*What is required*
Count the lines in the items below that contain the string "entities", with case counting. Reply with only the number.

*Given records*
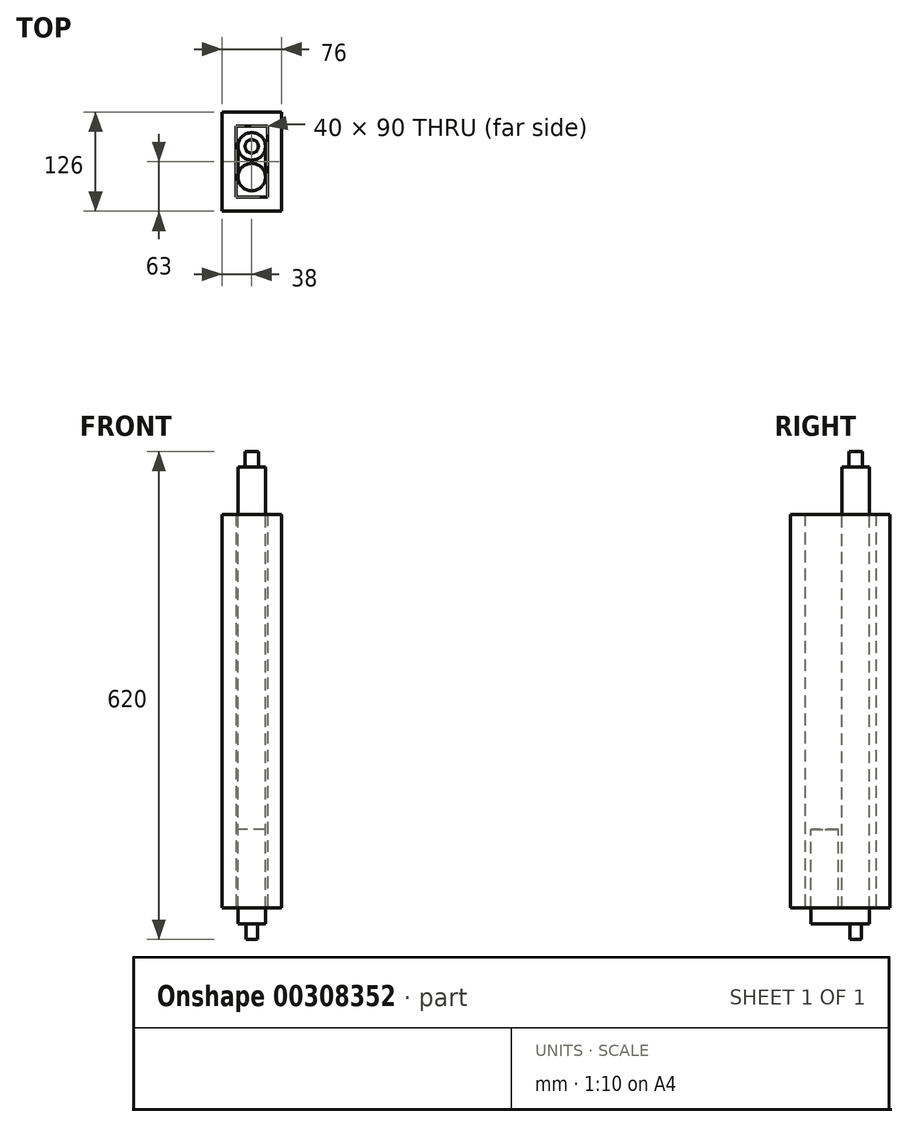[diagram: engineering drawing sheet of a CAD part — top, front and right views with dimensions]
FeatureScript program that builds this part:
---
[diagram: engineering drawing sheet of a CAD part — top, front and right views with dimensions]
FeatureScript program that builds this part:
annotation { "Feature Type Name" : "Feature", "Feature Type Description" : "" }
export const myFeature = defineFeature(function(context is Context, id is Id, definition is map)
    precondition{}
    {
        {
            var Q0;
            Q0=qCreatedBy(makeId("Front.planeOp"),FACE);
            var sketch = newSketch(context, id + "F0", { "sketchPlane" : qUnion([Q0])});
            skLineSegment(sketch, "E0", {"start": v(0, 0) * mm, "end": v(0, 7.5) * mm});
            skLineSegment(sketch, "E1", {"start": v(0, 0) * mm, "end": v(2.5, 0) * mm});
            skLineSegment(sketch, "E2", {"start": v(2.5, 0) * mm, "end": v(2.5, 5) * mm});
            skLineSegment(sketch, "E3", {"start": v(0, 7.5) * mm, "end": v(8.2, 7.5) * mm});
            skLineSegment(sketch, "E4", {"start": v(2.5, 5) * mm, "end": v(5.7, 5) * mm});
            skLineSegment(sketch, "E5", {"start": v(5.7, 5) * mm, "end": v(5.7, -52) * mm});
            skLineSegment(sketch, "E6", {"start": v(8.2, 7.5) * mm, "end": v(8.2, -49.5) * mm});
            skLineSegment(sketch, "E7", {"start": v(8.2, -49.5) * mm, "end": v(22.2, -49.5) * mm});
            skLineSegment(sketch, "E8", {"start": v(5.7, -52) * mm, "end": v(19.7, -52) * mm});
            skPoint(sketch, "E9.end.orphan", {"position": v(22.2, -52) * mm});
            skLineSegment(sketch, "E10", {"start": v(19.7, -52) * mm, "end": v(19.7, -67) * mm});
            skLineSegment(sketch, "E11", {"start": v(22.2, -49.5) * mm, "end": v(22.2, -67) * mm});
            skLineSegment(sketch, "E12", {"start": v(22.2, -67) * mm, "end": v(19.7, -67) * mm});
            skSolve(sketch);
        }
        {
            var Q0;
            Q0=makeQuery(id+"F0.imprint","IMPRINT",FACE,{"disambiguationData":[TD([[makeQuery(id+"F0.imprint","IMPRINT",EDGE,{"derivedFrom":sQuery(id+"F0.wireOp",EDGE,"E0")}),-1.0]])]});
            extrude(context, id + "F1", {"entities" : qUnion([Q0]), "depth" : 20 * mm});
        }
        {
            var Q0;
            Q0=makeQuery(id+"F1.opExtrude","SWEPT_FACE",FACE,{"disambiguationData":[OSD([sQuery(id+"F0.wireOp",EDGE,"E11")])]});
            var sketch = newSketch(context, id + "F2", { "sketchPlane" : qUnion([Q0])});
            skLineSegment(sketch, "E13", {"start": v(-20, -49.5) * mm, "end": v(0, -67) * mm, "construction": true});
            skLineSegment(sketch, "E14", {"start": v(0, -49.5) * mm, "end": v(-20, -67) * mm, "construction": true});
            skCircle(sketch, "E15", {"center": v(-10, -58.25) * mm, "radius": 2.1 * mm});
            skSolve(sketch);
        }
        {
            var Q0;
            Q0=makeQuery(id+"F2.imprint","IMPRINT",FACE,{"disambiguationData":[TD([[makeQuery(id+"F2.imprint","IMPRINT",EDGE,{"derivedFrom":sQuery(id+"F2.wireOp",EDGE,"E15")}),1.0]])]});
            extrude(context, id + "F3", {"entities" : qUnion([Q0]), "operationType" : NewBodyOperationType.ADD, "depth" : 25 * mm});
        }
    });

*Result for this exercise*
2